START THE DATA
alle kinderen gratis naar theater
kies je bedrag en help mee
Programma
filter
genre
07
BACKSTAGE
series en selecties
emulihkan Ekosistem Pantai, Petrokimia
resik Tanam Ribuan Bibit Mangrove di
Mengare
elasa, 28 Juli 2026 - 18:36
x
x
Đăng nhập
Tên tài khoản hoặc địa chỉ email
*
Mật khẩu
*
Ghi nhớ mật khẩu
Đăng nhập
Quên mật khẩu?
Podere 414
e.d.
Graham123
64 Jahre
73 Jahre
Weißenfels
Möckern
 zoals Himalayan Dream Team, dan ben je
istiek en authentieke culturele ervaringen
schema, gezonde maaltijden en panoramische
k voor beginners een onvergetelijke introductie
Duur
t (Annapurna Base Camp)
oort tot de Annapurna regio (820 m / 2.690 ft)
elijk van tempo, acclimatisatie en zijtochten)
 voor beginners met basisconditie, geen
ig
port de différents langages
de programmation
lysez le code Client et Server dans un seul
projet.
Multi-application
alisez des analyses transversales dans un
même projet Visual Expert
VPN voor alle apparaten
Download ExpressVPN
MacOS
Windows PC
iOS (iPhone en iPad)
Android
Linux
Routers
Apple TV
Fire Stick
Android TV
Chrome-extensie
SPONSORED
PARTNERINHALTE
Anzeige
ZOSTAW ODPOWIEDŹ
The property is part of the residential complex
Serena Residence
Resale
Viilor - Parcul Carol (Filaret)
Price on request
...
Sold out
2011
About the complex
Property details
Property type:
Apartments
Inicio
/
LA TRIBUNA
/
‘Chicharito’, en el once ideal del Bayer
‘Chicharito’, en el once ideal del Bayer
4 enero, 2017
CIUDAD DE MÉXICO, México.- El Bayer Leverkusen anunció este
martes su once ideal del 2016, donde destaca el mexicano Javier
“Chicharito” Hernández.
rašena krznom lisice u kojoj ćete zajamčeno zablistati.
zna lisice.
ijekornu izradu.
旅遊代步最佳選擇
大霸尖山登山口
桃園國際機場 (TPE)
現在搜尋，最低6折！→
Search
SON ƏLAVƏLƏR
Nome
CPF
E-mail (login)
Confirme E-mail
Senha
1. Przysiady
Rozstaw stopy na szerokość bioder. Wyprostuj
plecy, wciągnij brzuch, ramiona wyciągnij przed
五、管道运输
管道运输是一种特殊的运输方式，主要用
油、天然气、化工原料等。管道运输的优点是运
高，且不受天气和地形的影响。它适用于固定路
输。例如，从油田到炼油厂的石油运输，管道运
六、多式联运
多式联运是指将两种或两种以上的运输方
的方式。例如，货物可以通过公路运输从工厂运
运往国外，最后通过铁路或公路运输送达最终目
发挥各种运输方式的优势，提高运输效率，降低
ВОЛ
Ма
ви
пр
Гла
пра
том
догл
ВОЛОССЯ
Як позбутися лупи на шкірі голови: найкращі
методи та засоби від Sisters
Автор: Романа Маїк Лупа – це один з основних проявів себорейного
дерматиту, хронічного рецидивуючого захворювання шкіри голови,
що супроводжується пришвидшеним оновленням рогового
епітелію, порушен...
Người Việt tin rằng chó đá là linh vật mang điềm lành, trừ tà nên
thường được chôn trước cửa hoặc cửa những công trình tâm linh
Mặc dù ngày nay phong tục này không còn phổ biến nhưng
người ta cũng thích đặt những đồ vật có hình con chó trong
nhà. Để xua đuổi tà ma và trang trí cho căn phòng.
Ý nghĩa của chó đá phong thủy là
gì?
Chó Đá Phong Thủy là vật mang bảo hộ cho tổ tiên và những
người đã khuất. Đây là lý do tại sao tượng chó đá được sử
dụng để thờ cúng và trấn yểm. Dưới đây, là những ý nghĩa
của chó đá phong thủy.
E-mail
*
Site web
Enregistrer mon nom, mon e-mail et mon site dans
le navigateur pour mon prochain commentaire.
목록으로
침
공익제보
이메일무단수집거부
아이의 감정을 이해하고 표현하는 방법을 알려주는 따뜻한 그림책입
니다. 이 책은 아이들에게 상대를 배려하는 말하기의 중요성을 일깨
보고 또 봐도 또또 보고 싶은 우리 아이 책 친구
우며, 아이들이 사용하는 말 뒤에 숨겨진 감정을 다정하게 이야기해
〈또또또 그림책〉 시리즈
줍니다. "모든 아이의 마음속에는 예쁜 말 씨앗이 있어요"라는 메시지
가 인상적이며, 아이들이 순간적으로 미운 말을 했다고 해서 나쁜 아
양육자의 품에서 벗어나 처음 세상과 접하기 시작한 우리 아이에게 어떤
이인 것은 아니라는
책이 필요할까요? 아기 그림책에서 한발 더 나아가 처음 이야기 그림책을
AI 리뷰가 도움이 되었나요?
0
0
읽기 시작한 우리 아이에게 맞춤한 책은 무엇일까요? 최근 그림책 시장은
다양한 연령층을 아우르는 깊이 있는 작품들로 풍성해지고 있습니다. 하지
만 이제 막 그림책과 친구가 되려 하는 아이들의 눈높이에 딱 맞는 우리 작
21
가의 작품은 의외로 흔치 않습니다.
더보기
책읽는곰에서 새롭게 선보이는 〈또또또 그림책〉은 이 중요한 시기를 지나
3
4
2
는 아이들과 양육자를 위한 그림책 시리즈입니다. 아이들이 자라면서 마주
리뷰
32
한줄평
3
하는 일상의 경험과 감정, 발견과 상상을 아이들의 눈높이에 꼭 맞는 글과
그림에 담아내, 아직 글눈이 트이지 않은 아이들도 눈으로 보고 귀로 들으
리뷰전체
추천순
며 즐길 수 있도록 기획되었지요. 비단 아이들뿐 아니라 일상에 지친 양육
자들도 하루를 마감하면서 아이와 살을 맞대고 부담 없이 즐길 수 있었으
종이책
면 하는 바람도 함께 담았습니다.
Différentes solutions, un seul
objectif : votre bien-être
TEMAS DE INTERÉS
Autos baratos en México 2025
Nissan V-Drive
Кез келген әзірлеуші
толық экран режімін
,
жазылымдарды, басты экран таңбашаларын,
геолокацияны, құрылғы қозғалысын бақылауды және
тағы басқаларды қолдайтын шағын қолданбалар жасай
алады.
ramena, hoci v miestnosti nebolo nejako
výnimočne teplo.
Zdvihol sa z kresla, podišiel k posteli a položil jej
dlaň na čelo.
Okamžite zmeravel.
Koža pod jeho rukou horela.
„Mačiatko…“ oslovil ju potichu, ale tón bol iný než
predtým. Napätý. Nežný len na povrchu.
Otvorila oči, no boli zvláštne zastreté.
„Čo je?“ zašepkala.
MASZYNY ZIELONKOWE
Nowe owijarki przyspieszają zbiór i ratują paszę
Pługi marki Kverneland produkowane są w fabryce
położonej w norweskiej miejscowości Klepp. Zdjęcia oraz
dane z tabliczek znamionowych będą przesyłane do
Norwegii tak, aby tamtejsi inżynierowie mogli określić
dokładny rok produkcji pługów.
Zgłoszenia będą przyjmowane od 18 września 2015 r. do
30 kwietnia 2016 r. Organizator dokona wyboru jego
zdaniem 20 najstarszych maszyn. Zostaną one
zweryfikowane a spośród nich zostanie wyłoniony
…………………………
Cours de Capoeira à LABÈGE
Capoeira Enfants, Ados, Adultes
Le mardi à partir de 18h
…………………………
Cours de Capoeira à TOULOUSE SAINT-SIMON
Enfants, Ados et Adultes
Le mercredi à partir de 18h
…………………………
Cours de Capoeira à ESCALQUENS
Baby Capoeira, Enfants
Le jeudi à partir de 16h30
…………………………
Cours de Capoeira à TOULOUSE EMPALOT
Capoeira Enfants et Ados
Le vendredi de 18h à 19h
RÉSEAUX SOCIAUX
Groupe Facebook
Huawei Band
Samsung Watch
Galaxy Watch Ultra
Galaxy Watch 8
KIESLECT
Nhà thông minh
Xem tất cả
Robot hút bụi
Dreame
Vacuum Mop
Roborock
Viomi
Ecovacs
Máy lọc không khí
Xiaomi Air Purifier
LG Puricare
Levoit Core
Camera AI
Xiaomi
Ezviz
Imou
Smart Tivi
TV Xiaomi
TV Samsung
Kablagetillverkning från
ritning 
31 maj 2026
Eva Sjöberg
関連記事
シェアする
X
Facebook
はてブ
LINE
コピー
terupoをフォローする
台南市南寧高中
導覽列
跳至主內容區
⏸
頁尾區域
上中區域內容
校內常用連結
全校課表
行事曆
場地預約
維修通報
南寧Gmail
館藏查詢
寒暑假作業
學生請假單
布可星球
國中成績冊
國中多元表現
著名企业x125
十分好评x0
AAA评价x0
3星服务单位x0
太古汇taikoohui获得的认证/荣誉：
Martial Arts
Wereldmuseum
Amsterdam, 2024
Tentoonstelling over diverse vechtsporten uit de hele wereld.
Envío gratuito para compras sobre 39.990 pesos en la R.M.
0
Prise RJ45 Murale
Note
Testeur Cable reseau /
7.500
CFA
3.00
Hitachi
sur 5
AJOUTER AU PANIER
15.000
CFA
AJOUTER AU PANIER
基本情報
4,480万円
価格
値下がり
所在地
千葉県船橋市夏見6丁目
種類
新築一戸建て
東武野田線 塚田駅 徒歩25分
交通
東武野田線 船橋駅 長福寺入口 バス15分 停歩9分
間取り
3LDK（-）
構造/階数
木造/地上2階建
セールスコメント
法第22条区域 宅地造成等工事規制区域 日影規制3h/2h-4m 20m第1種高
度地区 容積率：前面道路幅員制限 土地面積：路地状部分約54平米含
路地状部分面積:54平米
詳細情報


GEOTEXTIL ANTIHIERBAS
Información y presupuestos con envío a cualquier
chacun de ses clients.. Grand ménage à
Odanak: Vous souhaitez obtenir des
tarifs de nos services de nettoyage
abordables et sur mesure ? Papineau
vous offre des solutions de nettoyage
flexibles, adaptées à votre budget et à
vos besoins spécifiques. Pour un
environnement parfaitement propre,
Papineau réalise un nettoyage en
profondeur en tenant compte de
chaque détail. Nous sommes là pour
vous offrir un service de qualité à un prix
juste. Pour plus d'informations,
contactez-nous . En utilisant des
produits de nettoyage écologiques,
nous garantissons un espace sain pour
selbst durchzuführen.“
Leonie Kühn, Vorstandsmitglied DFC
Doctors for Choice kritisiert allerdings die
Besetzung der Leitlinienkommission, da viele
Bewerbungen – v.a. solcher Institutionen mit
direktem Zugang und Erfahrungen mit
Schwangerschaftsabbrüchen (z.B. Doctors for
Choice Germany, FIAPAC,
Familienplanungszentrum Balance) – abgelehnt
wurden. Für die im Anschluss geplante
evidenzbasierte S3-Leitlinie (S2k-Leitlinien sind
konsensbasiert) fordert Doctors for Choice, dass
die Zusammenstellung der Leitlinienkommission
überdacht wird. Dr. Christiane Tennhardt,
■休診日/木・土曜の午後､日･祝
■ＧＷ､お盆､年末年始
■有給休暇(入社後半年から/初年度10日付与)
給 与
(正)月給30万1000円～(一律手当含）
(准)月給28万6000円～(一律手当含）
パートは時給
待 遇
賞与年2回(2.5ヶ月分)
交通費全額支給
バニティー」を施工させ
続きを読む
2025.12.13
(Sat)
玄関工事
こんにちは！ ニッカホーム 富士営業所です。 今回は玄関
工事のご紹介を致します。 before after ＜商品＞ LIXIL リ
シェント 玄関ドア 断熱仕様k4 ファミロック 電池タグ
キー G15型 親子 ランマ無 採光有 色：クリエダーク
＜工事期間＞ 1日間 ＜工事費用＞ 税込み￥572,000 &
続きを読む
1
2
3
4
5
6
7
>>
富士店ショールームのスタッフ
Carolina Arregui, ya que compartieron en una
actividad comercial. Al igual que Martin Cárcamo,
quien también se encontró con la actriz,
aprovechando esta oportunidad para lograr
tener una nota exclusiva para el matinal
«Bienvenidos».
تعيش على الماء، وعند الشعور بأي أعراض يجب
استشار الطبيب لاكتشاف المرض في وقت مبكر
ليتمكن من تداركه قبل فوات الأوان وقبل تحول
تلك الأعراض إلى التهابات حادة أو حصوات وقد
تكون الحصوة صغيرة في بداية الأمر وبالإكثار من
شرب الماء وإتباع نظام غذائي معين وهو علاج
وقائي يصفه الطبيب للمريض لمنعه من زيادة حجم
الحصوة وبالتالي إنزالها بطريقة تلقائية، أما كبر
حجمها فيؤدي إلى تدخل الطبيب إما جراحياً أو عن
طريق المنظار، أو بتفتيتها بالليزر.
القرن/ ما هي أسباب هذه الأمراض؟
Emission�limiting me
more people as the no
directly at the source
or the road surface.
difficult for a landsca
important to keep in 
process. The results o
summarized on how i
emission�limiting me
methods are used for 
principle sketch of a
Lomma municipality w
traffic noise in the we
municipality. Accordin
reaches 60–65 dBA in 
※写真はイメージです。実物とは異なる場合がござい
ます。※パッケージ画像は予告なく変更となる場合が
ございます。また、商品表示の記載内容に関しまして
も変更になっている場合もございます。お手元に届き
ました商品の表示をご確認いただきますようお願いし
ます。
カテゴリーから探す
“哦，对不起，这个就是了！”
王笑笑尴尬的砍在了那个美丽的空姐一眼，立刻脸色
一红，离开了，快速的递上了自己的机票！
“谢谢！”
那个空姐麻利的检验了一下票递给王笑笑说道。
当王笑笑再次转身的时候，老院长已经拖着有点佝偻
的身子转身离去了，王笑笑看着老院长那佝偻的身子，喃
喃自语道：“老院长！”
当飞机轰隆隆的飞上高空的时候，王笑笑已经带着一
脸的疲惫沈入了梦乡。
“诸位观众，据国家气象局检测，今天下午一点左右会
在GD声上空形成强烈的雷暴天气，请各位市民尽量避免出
END THE DATA
Swap "Resale" for "Rental" in the material from its start through the line containing "4 enero, 2017", and give those lines again with nothing else altered.

**REPLY TO THE EXERCISE**
alle kinderen gratis naar theater
kies je bedrag en help mee
Programma
filter
genre
07
BACKSTAGE
series en selecties
emulihkan Ekosistem Pantai, Petrokimia
resik Tanam Ribuan Bibit Mangrove di
Mengare
elasa, 28 Juli 2026 - 18:36
x
x
Đăng nhập
Tên tài khoản hoặc địa chỉ email
*
Mật khẩu
*
Ghi nhớ mật khẩu
Đăng nhập
Quên mật khẩu?
Podere 414
e.d.
Graham123
64 Jahre
73 Jahre
Weißenfels
Möckern
 zoals Himalayan Dream Team, dan ben je
istiek en authentieke culturele ervaringen
schema, gezonde maaltijden en panoramische
k voor beginners een onvergetelijke introductie
Duur
t (Annapurna Base Camp)
oort tot de Annapurna regio (820 m / 2.690 ft)
elijk van tempo, acclimatisatie en zijtochten)
 voor beginners met basisconditie, geen
ig
port de différents langages
de programmation
lysez le code Client et Server dans un seul
projet.
Multi-application
alisez des analyses transversales dans un
même projet Visual Expert
VPN voor alle apparaten
Download ExpressVPN
MacOS
Windows PC
iOS (iPhone en iPad)
Android
Linux
Routers
Apple TV
Fire Stick
Android TV
Chrome-extensie
SPONSORED
PARTNERINHALTE
Anzeige
ZOSTAW ODPOWIEDŹ
The property is part of the residential complex
Serena Residence
Rental
Viilor - Parcul Carol (Filaret)
Price on request
...
Sold out
2011
About the complex
Property details
Property type:
Apartments
Inicio
/
LA TRIBUNA
/
‘Chicharito’, en el once ideal del Bayer
‘Chicharito’, en el once ideal del Bayer
4 enero, 2017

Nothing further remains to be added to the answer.